Configuring an SQS redrive policy
An SQS redrive policy is what turns a plain queue into one that automatically quarantines messages it cannot process. This guide is part of Dead-Letter Queues & Poison-Message Handling within Queue Fundamentals & Architecture, and it walks through configuring the policy three ways — Terraform, console, and CLI — then tuning maxReceiveCount, locking the destination down with a redrive-allow-policy, moving messages back with StartMessageMoveTask, and alarming on dead-letter queue depth.
Problem Statement
Your orders queue occasionally receives a payload the consumer cannot process — a deleted product reference, a schema the worker does not understand. Right now those messages redeliver indefinitely, so the same poison message reappears every visibility-timeout cycle, inflating your ReceiveMessage calls and never draining. You want SQS to move any message that fails five receives into a dedicated orders-dlq, alert you when that DLQ is non-empty, and give you a one-command path to move fixed messages back.
Prerequisites
- An AWS account with permissions for
sqs:*andcloudwatch:PutMetricAlarmon the target queues. - Two queues, or the ability to create them: the source (
orders) and the dead-letter queue (orders-dlq). Both must be the same type — a standard DLQ for a standard source, FIFO for FIFO. - AWS CLI v2 configured, and/or Terraform 1.4+ if using infrastructure-as-code.

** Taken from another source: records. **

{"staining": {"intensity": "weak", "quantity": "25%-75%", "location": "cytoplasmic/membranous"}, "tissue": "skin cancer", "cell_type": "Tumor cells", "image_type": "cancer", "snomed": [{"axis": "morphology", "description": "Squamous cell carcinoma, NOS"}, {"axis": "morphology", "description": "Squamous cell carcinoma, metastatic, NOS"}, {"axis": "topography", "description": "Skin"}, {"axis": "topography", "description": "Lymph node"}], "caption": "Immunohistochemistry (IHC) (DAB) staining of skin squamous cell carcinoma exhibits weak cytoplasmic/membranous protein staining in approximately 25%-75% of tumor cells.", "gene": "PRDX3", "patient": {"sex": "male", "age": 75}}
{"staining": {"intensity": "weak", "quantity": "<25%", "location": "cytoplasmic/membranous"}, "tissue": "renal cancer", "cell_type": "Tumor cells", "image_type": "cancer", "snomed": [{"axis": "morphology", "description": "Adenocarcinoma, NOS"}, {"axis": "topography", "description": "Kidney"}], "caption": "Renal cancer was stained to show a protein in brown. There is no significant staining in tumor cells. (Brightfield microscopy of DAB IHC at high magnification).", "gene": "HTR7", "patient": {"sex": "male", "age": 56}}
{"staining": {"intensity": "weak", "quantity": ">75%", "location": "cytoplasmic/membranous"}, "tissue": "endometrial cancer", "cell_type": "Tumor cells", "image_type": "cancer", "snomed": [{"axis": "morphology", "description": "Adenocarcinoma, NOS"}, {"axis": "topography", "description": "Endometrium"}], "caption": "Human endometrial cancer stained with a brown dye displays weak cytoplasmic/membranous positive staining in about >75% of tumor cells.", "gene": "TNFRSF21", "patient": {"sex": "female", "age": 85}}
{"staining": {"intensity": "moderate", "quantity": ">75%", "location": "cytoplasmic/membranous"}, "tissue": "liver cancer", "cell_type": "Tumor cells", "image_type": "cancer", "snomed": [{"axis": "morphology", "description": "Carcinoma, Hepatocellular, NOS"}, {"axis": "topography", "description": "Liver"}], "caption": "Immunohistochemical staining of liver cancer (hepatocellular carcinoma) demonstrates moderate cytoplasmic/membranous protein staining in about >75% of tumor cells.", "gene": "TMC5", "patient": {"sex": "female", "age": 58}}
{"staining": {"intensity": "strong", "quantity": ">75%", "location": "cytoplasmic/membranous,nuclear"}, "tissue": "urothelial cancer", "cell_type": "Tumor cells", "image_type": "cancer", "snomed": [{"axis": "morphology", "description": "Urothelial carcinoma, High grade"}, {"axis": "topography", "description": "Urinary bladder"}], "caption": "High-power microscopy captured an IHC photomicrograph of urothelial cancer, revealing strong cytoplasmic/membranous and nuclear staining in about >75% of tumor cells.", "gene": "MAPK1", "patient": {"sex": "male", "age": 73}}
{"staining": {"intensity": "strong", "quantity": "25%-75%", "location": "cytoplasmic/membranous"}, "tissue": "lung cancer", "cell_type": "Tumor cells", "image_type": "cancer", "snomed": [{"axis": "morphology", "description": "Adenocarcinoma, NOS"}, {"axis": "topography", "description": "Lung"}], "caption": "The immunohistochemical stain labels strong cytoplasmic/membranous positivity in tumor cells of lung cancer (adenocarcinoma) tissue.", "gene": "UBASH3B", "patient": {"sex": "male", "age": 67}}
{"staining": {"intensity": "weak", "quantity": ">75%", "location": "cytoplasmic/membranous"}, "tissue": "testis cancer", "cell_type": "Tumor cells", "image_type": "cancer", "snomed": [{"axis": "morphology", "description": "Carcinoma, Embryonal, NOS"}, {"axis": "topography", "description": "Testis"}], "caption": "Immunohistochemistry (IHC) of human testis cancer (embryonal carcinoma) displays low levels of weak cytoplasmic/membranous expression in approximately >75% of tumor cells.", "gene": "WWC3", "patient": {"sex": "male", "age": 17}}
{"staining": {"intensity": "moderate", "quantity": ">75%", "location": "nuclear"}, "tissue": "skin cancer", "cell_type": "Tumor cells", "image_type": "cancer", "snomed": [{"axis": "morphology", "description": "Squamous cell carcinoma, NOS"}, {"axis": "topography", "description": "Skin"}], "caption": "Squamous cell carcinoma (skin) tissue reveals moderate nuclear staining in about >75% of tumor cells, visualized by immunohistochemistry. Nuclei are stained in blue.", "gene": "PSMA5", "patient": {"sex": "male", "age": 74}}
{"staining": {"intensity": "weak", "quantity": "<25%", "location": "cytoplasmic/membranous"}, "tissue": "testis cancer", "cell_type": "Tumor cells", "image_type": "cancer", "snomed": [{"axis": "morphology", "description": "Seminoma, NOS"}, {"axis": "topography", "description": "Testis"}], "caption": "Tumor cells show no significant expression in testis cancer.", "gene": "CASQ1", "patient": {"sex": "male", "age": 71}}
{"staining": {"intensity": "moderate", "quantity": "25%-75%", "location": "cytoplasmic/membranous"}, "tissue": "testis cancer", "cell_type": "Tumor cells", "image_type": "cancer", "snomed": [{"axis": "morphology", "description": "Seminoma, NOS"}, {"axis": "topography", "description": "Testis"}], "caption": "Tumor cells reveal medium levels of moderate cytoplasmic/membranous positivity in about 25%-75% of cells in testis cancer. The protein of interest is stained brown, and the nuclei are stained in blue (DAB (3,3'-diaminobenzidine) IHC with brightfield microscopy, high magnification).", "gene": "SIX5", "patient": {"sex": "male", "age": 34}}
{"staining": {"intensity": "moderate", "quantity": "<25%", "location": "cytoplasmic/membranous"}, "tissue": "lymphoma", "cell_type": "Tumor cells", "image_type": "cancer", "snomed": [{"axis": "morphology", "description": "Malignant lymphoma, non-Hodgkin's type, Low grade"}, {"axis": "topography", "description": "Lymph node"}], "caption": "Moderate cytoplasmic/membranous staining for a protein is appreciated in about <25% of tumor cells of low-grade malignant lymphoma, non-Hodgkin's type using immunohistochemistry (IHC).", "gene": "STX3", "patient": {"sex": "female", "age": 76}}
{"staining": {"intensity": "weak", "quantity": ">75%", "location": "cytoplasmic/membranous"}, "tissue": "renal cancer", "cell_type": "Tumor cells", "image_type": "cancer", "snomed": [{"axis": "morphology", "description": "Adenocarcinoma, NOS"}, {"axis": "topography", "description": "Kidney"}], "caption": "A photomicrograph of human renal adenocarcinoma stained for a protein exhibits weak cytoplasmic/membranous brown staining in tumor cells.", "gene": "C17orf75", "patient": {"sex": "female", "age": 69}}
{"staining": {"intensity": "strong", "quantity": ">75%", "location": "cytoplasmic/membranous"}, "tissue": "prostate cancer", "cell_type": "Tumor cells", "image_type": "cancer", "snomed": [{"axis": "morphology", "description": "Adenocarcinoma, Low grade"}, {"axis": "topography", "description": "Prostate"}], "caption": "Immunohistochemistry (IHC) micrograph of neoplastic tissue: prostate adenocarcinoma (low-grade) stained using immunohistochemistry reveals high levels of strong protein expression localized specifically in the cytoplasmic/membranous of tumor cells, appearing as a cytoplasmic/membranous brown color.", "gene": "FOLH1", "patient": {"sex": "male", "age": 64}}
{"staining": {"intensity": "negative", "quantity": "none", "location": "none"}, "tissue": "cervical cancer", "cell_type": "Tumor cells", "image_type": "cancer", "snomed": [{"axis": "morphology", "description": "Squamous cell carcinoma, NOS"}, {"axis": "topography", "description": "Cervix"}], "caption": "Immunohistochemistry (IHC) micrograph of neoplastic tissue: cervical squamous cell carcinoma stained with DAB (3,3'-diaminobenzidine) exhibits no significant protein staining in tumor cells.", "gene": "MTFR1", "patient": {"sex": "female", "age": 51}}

- An idempotent consumer, because every receive before the DLQ threshold is a redelivery.
Step 1 — Create the Dead-Letter Queue
The DLQ is an ordinary SQS queue; what makes it a DLQ is that another queue points at it. Give it long retention so quarantined messages survive triage.
# Create the DLQ first — its ARN is needed by the source queue's redrive policy
aws sqs create-queue \
--queue-name orders-dlq \
--attributes MessageRetentionPeriod=1209600 # 14 days, the SQS maximum
# Capture its ARN for the next step
DLQ_ARN=$(aws sqs get-queue-attributes \
--queue-url "$(aws sqs get-queue-url --queue-name orders-dlq --output text)" \
--attribute-names QueueArn --query 'Attributes.QueueArn' --output text)
echo "$DLQ_ARN"
Step 2 — Attach the RedrivePolicy to the Source Queue
The RedrivePolicy is a JSON attribute on the source queue naming the DLQ ARN and the receive ceiling.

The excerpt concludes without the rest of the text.